PROBLEM: Restate all of the entries exactly. Any picture in them should be skipped.

EXERCISE DATA:
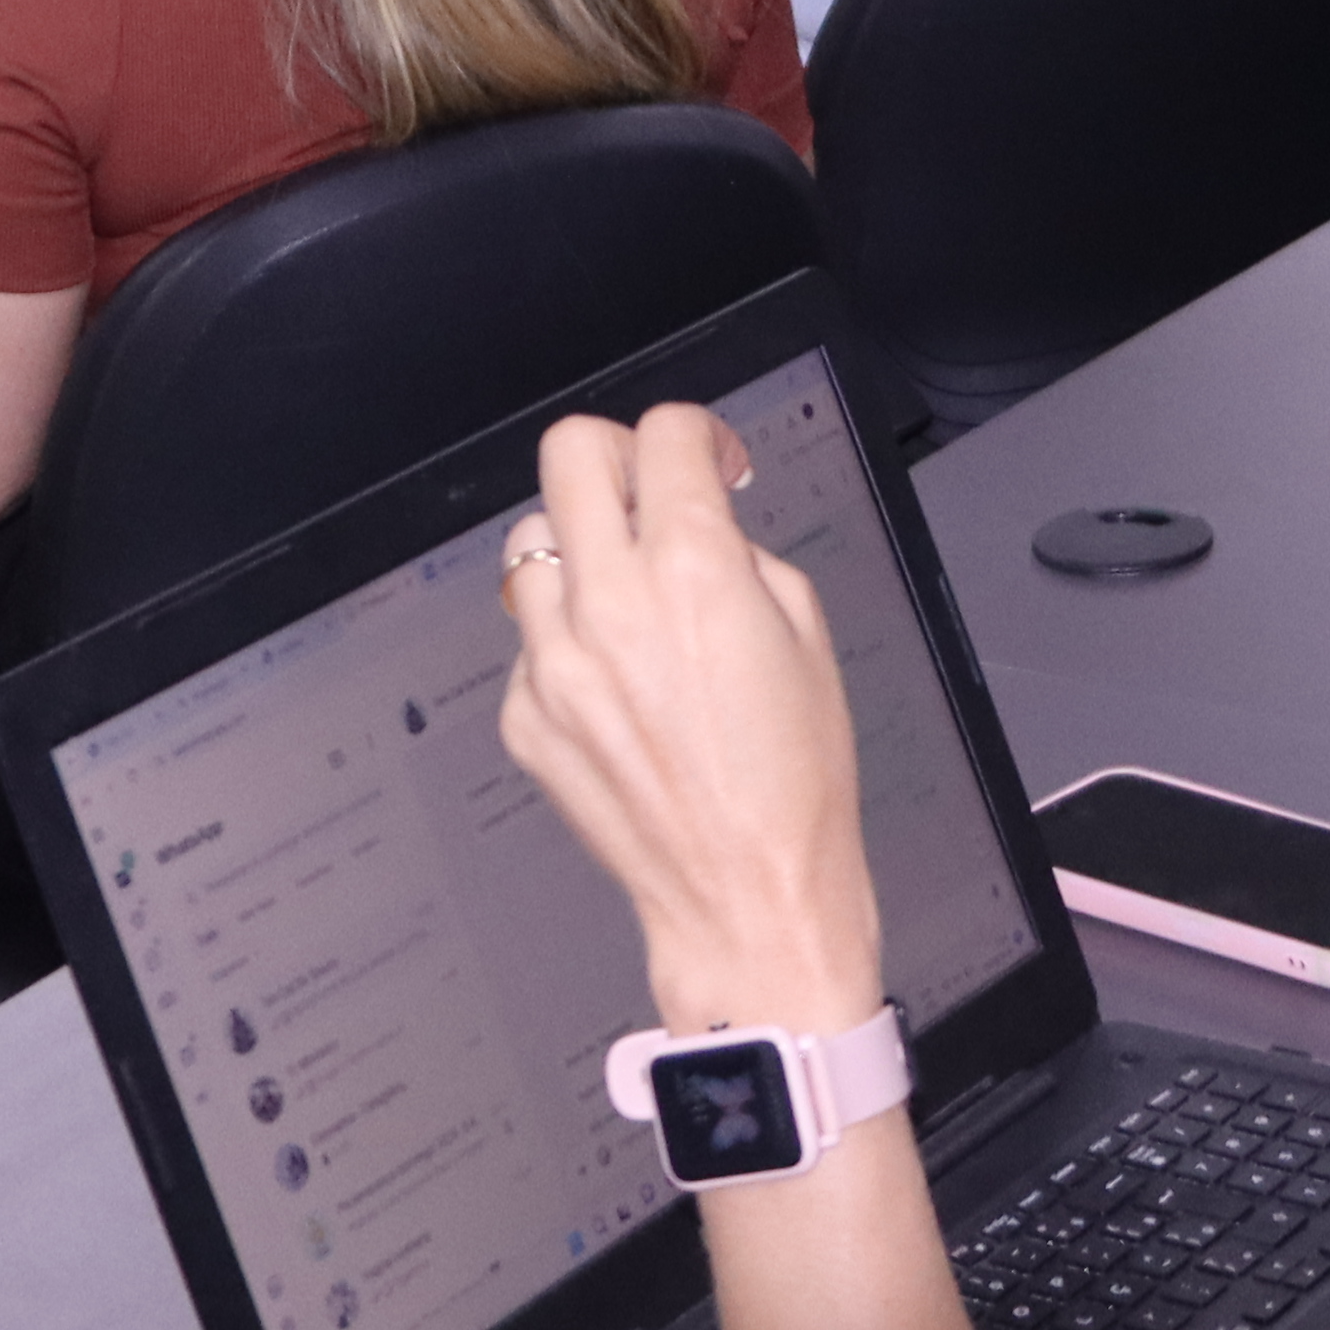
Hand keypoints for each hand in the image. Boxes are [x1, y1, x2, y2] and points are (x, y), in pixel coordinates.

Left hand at [495, 407, 886, 1030]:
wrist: (745, 895)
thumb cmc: (792, 780)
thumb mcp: (806, 631)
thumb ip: (742, 554)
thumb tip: (701, 519)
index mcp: (693, 571)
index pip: (666, 434)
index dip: (700, 434)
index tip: (712, 462)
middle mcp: (608, 605)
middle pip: (569, 454)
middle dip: (619, 457)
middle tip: (651, 493)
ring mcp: (552, 663)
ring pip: (528, 542)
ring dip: (580, 547)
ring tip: (626, 593)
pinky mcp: (523, 717)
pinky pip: (529, 639)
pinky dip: (568, 639)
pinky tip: (620, 683)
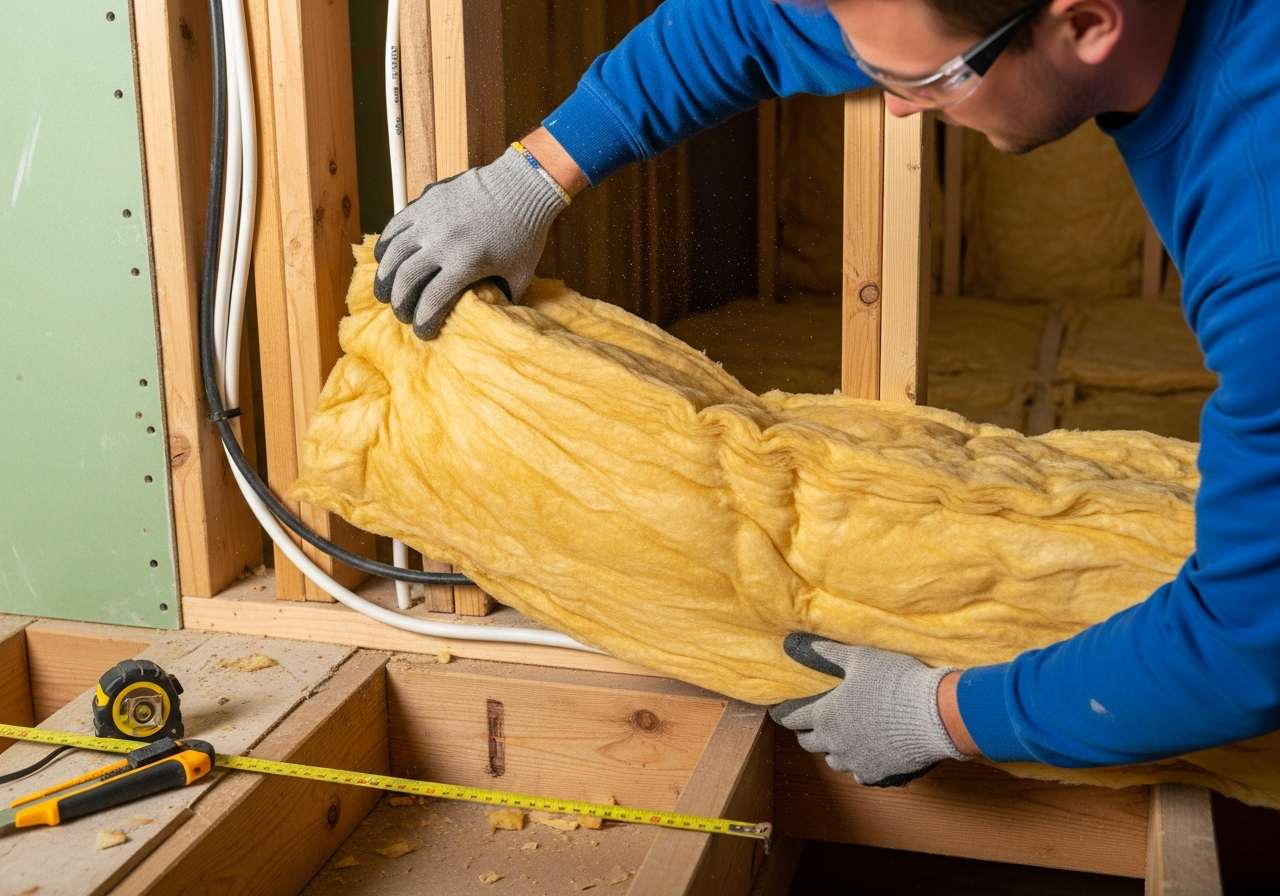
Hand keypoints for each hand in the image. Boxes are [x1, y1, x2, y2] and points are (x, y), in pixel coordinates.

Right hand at [374, 146, 568, 339]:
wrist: (521, 187)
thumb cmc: (525, 234)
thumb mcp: (520, 274)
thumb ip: (504, 297)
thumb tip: (492, 318)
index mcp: (466, 264)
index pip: (432, 301)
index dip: (424, 322)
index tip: (422, 332)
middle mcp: (441, 242)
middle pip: (405, 280)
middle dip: (400, 304)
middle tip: (401, 315)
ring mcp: (430, 220)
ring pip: (393, 254)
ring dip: (385, 278)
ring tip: (384, 293)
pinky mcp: (424, 202)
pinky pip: (395, 227)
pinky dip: (386, 246)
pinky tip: (385, 259)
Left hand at [769, 633, 968, 786]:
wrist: (934, 714)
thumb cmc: (894, 681)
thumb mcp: (858, 658)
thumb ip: (826, 653)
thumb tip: (796, 643)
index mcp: (825, 715)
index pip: (793, 719)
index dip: (786, 714)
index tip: (782, 713)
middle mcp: (835, 743)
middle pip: (809, 744)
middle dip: (808, 733)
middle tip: (812, 725)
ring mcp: (855, 761)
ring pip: (833, 761)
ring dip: (833, 749)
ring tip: (841, 738)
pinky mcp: (878, 774)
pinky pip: (860, 774)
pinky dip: (859, 764)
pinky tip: (867, 755)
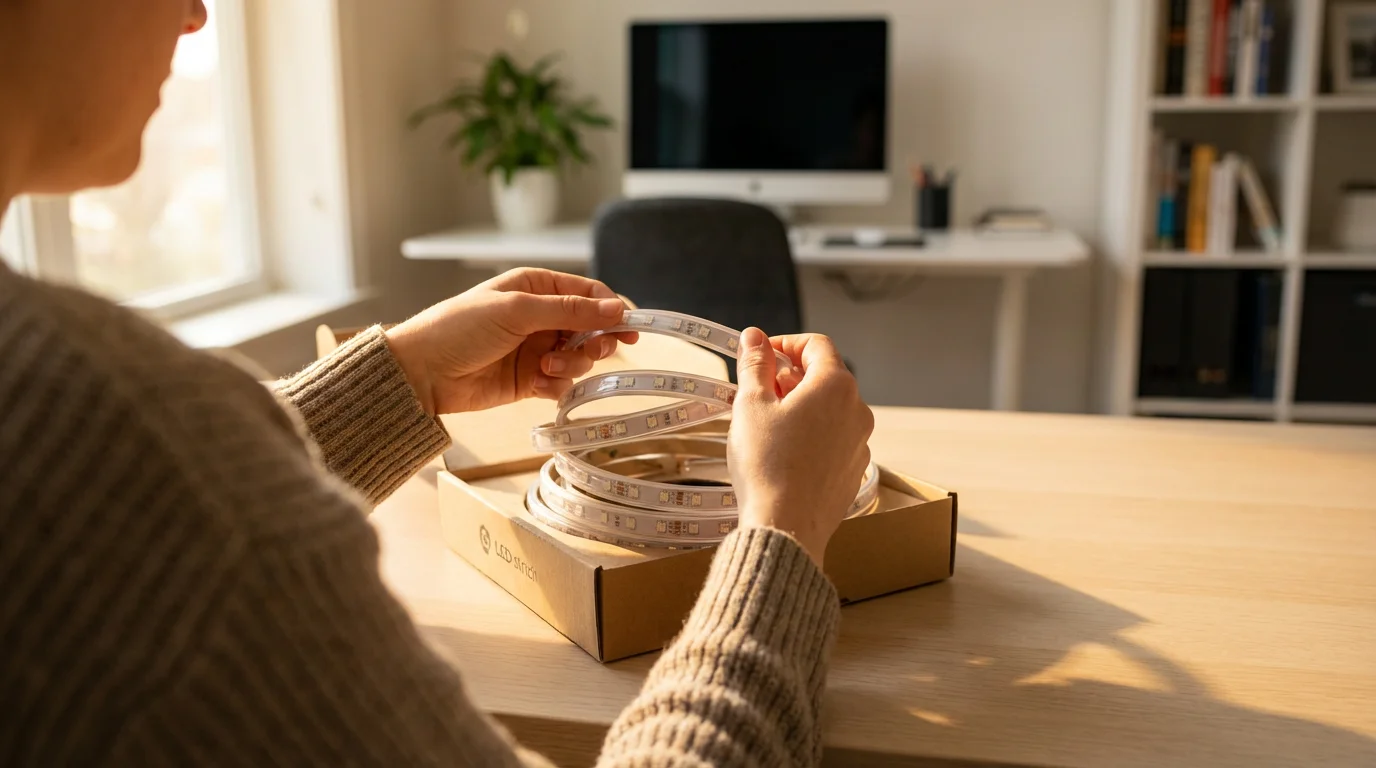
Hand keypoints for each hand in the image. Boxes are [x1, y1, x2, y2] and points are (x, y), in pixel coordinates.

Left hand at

TASK RESPONSE:
Hand keypoints for each hand in the image. Boxes are [x1, y1, x2, y2] and points are (x, y), in pixel coordinates.

Left hand at [495, 407, 886, 1030]:
wrist: (745, 895)
thumb cmc: (792, 780)
thumb mcp: (806, 631)
thumb ip: (742, 554)
thumb tip: (701, 519)
index mcp: (693, 571)
index pip: (666, 434)
index dip: (700, 434)
index tip: (712, 462)
middle mcp: (608, 605)
middle pip: (569, 454)
middle dip: (619, 457)
middle tip: (651, 493)
ring mcp: (552, 663)
ring pip: (528, 542)
ring dip: (580, 547)
ring tip: (626, 593)
pinky mcp: (523, 717)
pinky pip: (529, 639)
pinky dip: (568, 639)
pinky tip: (620, 683)
Hand keypoints for each hand in the image. Boxes are [x1, y1, x2, y2] and points are (x, y), in pixel coordinates.

Right hand at [374, 146, 568, 339]:
wrist: (521, 187)
thumb cmc: (525, 234)
thumb mcp: (520, 274)
thumb ip: (504, 297)
thumb tip: (492, 318)
index mcp: (466, 264)
index pip: (432, 301)
index dip: (424, 322)
index tip: (422, 332)
middle mcp: (441, 242)
middle pip: (405, 280)
middle dip: (400, 304)
middle tip: (401, 315)
ring mcp: (430, 220)
ring pip: (393, 254)
ring dip: (385, 278)
ring tip: (384, 293)
pinky mcp: (424, 202)
pinky pip: (395, 227)
pinky dip: (386, 246)
pinky tip: (385, 259)
Left hand at [769, 633, 968, 786]:
wrist: (934, 714)
thumb cmc: (894, 681)
thumb mcp: (858, 658)
thumb ip: (826, 653)
thumb tip: (796, 643)
index mcp: (825, 715)
index pip: (793, 719)
index dip: (786, 714)
index tip: (782, 713)
middle mcp: (835, 743)
middle pip: (809, 744)
middle dip: (808, 733)
middle tip: (812, 725)
ring mcp: (855, 761)
ring pip: (833, 761)
ring dip: (833, 749)
ring tip: (841, 738)
pinky mcp: (878, 774)
pinky pip: (860, 774)
pinky dip: (859, 764)
pinky tip: (867, 755)
Hand keypoints for each hand in the image. Boxes are [x1, y1, x2, y2] and points are (x, y), in pixel coordinates.

Left hand at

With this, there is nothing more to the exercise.